EŞ VE YAKIN ANLAMLI / ANLAMDAŞ KELİMELER
Yazılışları ve okunuşları farklı anlamları aynı olan sözcüklere eş anlamlı (anlamdaş) kelimeler-sözcükler denir.
* Bunlar cümlede birbiriyle yer değiştirdiklerinde cümlenin anlamında değişiklik ve bozulma olmaz. Yukarıda örnekler verilmiştir.
* Sözcüklerin eş anlamlı olup olmadıkları, cümle içindeki kullanımlarından belli olur. Yani bir sözcüğün farklı cümlelerde değişik eş anlamları karşımıza çıkabilir.
Örnek :
- Kömür karası gözleri ışıl ışıl parlıyordu. (Kara-Siyah)
- Dost, kara günde belli olur. (Kara-Kötü)

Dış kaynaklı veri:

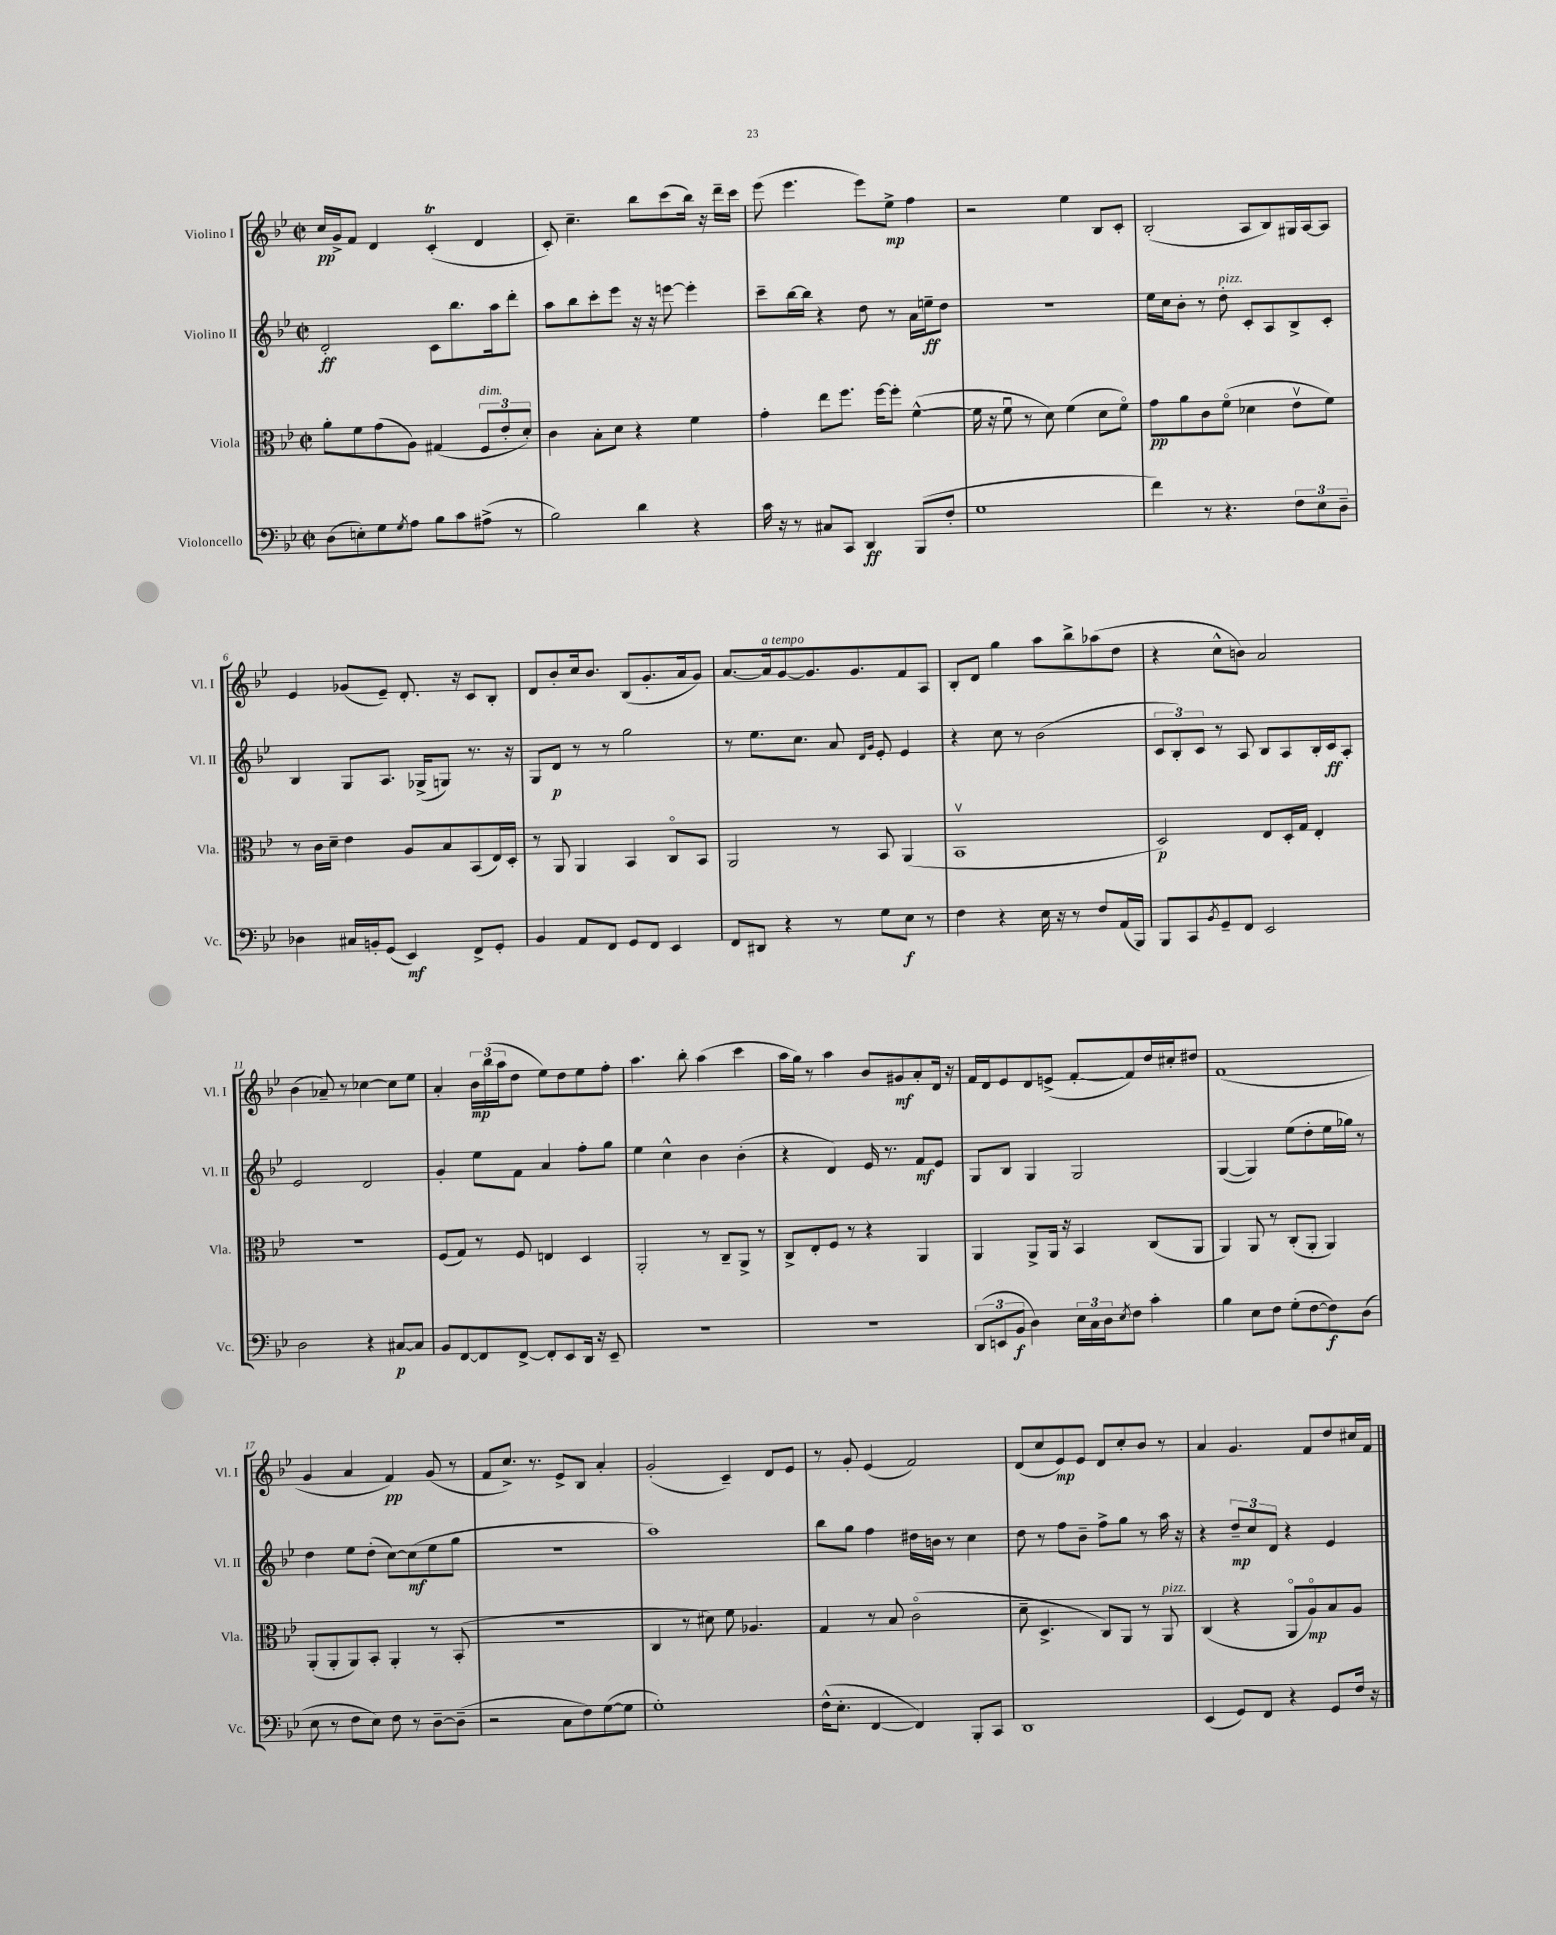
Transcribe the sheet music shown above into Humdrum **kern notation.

**kern	**kern	**kern	**kern
*staff4	*staff3	*staff2	*staff1
*clefF4	*clefC3	*clefG2	*clefG2
*k[b-e-]	*k[b-e-]	*k[b-e-]	*k[b-e-]
*M2/2	*M2/2	*M2/2	*M2/2
*met(c|)	*met(c|)	*met(c|)	*met(c|)
(8D	8a'	2d'	16cc
.	.	.	16g^
8E')	8f	.	8f
8G	(8g	.	4d
8qG	.	.	.
8A	8A)	.	.
8B-	(4G#	8c	(4c'
8c	.	8.bb-	.
(8A#^	12F	.	4d
.	.	16aa	.
.	12e-'	.	.
8r	.	8ddd'	.
.	12d')	.	.
=	=	=	=
2B-)	4c	8aa	8c')
.	.	8bb-	4.cc~
.	8B-'	8ccc'	.
.	8d	8eee-	.
4d	4r	16r	8bb-
.	.	16r	.
.	.	[8eee	(8ccc
4r	4f	4eee']	16bb-)
.	.	.	16r
.	.	.	16ddd~
.	.	.	16ccc
=	=	=	=
16c	4g'	8ccc~	(8eee-
16r	.	.	.
8r	.	[16bb-	4.eee-
.	.	16bb-]	.
8C#	8ee-	4r	.
8CC	8.ff	.	.
4DD	.	8dd	8eee-)
.	[16ff	.	.
.	8ff']	8r	8ee-^
(8BBB-	([4f^^	16a	4ff
.	.	16ee~	.
8F'	.	8dd	.
=	=	=	=
1G	16f]	1r	2r
.	16r	.	.
.	8fu	.	.
.	8r	.	.
.	8d)	.	.
.	(4f	.	4ee-
.	8d	.	8B-
.	8fo)	.	8c'
=	=	=	=
4f)	8g	16ee-	(2B-'
.	.	16cc	.
.	8a	8b-'	.
8r	8c	8r	.
4.r	(8fo	8dd'	.
.	4d-	8c'	8A
.	.	8A	8B-)
12F	8e-v	8B-^	16G#
.	.	.	[16A
12E-	.	.	.
.	8f)	8c'	8A]
12D~	.	.	.
=	=	=	=
4D-	8r	4B-	4e-
.	16c	.	.
.	16d~	.	.
16C#	4e-	8G	(8g-
16BB'	.	.	.
(8GG	.	8.A	8e-~)
4EE-)	8A	.	8.d'
.	.	(16G-^	.
.	8B-	8G)	.
.	.	.	16r
8FF^	(8BB-	8.r	8c
8GG'	16E-)	.	8B-'
.	16D'	16r	.
=	=	=	=
4BB-	8r	8G	8d
.	8AA	8d	8b-'
8AA	4AA	8r	16cc
.	.	.	8.b-
8FF	.	8r	.
8GG	4BB-	2gg	(8B-
8FF	.	.	8.g'
4EE-	8Co	.	.
.	.	.	16a
.	8BB-	.	8g)
=	=	=	=
8FF	2AA	8r	[8.a
8DD#	.	8.ee-	.
.	.	.	16a]
4r	.	.	[8g
.	.	8.cc	.
.	.	.	8.g]
8r	8r	8a	.
.	.	.	8.g
.	.	16qqd	.
.	.	16qqg	.
8G	8BB-	8e-'	.
8E-	(4AA	4e-	8f
8r	.	.	8A
=	=	=	=
4F	1BB-v	4r	8B-'
.	.	.	8d
4r	.	8cc	4gg
.	.	8r	.
16E-	.	(2b-	8aa
16r	.	.	.
8r	.	.	8bb-^
8F	.	.	(8aa-
(16AA	.	.	8dd
16BBB-)	.	.	.
=	=	=	=
8BBB-	2D)	12c	4r
.	.	12B-')	.
8CC	.	.	.
.	.	12c	.
8qBB-	.	.	.
8GG~	.	8r	8cc^^
8FF	.	8A	8b)
2EE-	8E-	8B-	2a
.	16D'	8A	.
.	16G	.	.
.	4E-'	16B-'	.
.	.	16c	.
.	.	8A'	.
=	=	=	=
2D	1r	2e-	(4b-
.	.	.	8a-~)
.	.	.	8r
4r	.	2d	[4cc-
[8C#	.	.	8cc-]
8C#]	.	.	8ee-
=	=	=	=
8BB-	(8F	4g'	4a'
[8FF	8G)	.	.
8FF]	8r	8ee-	24b-
.	.	.	(24bb-
.	.	.	24aa
[8FF^	8F	8f	8dd
8FF']	4E	4a	8ee-)
8EE-	.	.	8dd
16DD	4D	8ff'	8ee-
16r	.	.	.
8EE-~	.	8gg	8ff'
=	=	=	=
1r	2AA'	4ee-	4.aa
.	.	4cc^^	.
.	.	.	8bb-'
.	8r	4b-	(4aa
.	8C~	.	.
.	8AA^	(4b-'	4ccc
.	8r	.	.
=	=	=	=
1r	8C^	4r	16aa
.	.	.	16gg)
.	8E-'	.	8r
.	8F	4d)	4aa
.	8r	.	.
.	4r	16e-	8b-
.	.	8.r	.
.	.	.	8g#
.	4AA	8f	8a'
.	.	8e-	16d
.	.	.	16r
=	=	=	=
(12DD	4AA	8G	16f
.	.	.	16d
12EE	.	.	.
.	.	8B-	8e-
12BB-	.	.	.
4D)	8AA^	4G	8d
.	16AA	.	(8e^
.	16r	.	.
24E-	4BB-	2G	[8f'
24C	.	.	.
24D	.	.	.
8qE-	.	.	.
8F	.	.	8f])
4c'	(8C	.	16dd
.	.	.	16cc#'
.	8AA	.	8dd#
=	=	=	=
4B-	4AA)	([4G	(1f
8E-	8AA	4G])	.
8F	8r	.	.
(8G'	(8C'	(8ee-	.
[8F	8AA'	8dd'	.
8F])	4AA)	16ee-	.
.	.	16gg-)	.
(8D	.	8r	.
=	=	=	=
8E-	(8AA'	4dd	4g
8r	8AA'	.	.
8F	8AA)	8ee-	4a
8E-)	8BB-'	(8dd'	.
8F	4AA'	[8cc)	4f)
8r	.	(8cc]	.
[8D~	8r	8ee-	(8g
(8D~]	(8BB-'	8gg	8r
=	=	=	=
2r	1r	1r	8f
.	.	.	8.cc^)
.	.	.	8.r
8C	.	.	8e-^
8F)	.	.	8B-
([8G	.	.	4a'
8G]	.	.	.
=	=	=	=
1G')	4C	1aa)	(2g'
.	8r	.	.
.	8d#)	.	.
.	8f	.	4c~)
.	4.A-	.	.
.	.	.	8d
.	.	.	8e-
=	=	=	=
(16F^^	4G	8bb-	8r
8.E-'	.	.	.
.	.	8gg	8g'
[4FF	8r	4ff	(4e-
.	8B-	.	.
4FF])	(2co	16dd#	2f)
.	.	16b	.
.	.	8r	.
8BBB-'	.	4cc	.
8CC	.	.	.
=	=	=	=
1DD	8d~	8dd	(8d
.	4.D^	8r	8cc
.	.	8ff	8e-)
.	.	8b-~	8e-
.	8C)	8ff^	8d
.	8AA	8gg	8cc'
.	8r	8r	8b-
.	8AA	16aa	8r
.	.	16r	.
=	=	=	=
(4EE-	(4C	4r	4a
8GG)	4r	12dd~	4.g
.	.	12cc	.
8FF	.	.	.
.	.	12d	.
4r	8AAo	4r	.
.	8Ao)	.	8f
8GG	8B-	4e-	8dd
16F	8A	.	16cc#
16r	.	.	16f
==	==	==	==
*-	*-	*-	*-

* Eş anlamlılıkla ilgili sorular, bazen "altı çizili sözcüğün cümleye kattığı anlam", "hangisinde...anlamı vardır?" gibi de sorulabilir.
Anlamdaş (eş anlamlı) olmadıkları halde zaman zaman birbirinin yerine kullanılan sözcüklere yakın anlamlı sözcükler denir. Bakmak, görmek, izlemek, seyretmek gibi.